After years of university education and three degrees, I became a professor. My work took me to plant communities far from the asters and goldenrod. I remember feeling as if I finally understood plants. I too began to teach the mechanics of botany, following the scientific approach that I had been taught. I was teaching the names of plants but ignoring their songs.

Wisdom of the Elders

To walk the science path, I had stepped off the path of Indigenous knowledge and shifted my worldview. But the world has a way of guiding our steps. I received an invitation to a small gathering of Native elders to talk about the traditional knowledge of plants.

I will never forget—a Navajo woman without a day of university botany training in her life—spoke for hours, and I hung on every word. One by one, name by name, she told of the plants in her valley. Where each one lived, when they bloomed, who they liked to live near, and all their relationships—who ate them, who lined their nests with their fibers, what kind of medicine they offered. She also shared the stories held by those plants, their origin myths, how they got their names, and what they have to tell us. She spoke of beauty.

Her words woke me up to what I had known back when I was picking strawberries. Her knowledge was so much deeper and wider and engaged all the human ways of understanding. She could have explained asters and goldenrod.

It was a turning point. It made me remember those things that walking the science path had attempted to make me forget. The knowledge of these elders was so whole and rich and nurturing. I wanted to do everything I could to bring those ways of knowing back into harmony.

Native scholar Greg Cajete has written that in Indigenous ways of knowing we understand a thing only when we understand it with all four aspects of our being: mind, body, emotion, and spirit. When I began my training as a scientist, I came to understand that science privileges only one, possibly two, of those ways of knowing: mind and body. But it is a whole human being, all four aspects of us, who finds the beautiful path.

That September pairing of purple and gold is that the beauty of one illuminates the radiance of the other. Science and art, matter and spirit, Indigenous knowledge and Western science—can they be goldenrod and asters for each other?

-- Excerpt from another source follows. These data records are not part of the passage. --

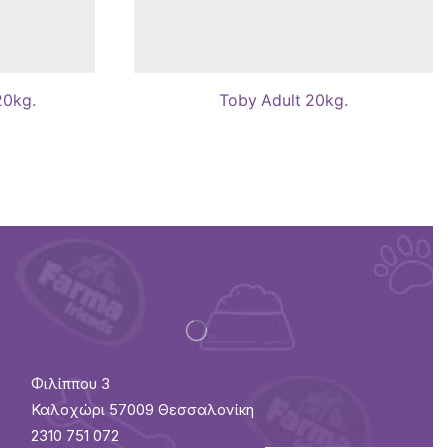
20kg.
Toby Adult 20kg.
Φιλίππου 3
Καλοχώρι 57009 Θεσσαλονίκη
2310 751 072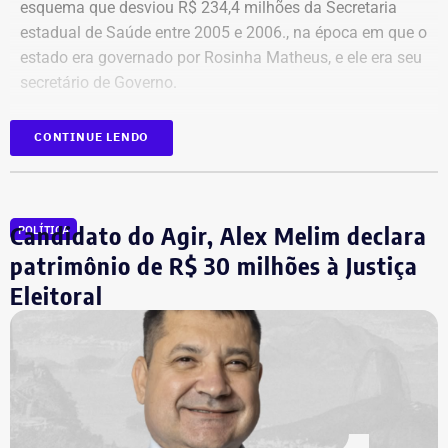
esquema que desviou R$ 234,4 milhões da Secretaria
estadual de Saúde entre 2005 e 2006., na época em que o
estado era governado por Rosinha Matheus, e ele era seu
secretário de Governo.
Com isso, a sentença tornou-se definitiva.
CONTINUE LENDO
Como não há mais recursos pendentes após o trânsito
em julgado da ação, o Ministério Público requer a
Candidato do Agir, Alex Melim declara
POLÍTICA
imediata execução da sentença. Além da comunicação à
Justiça Eleitoral, o órgão pede a inclusão do nome de
patrimônio de R$ 30 milhões à Justiça
Garotinho no Cadastro Nacional de Condenados por Ato
Eleitoral
de Improbidade Administrativa.
Garotinho também foi multado
O órgão também requer que o ex-governador seja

I circled right back to where I had begun, to the question of beauty. Back to the questions that science does not ask. Not because they aren’t important but because science’s way of knowing is too narrow for the task.

I remembered to pay deep attention to the living world, not only their names but also their songs. Having heard those songs, I feel a deep responsibility to share them. To see if in some way, the songs and our stories could help people fall in love with the world again.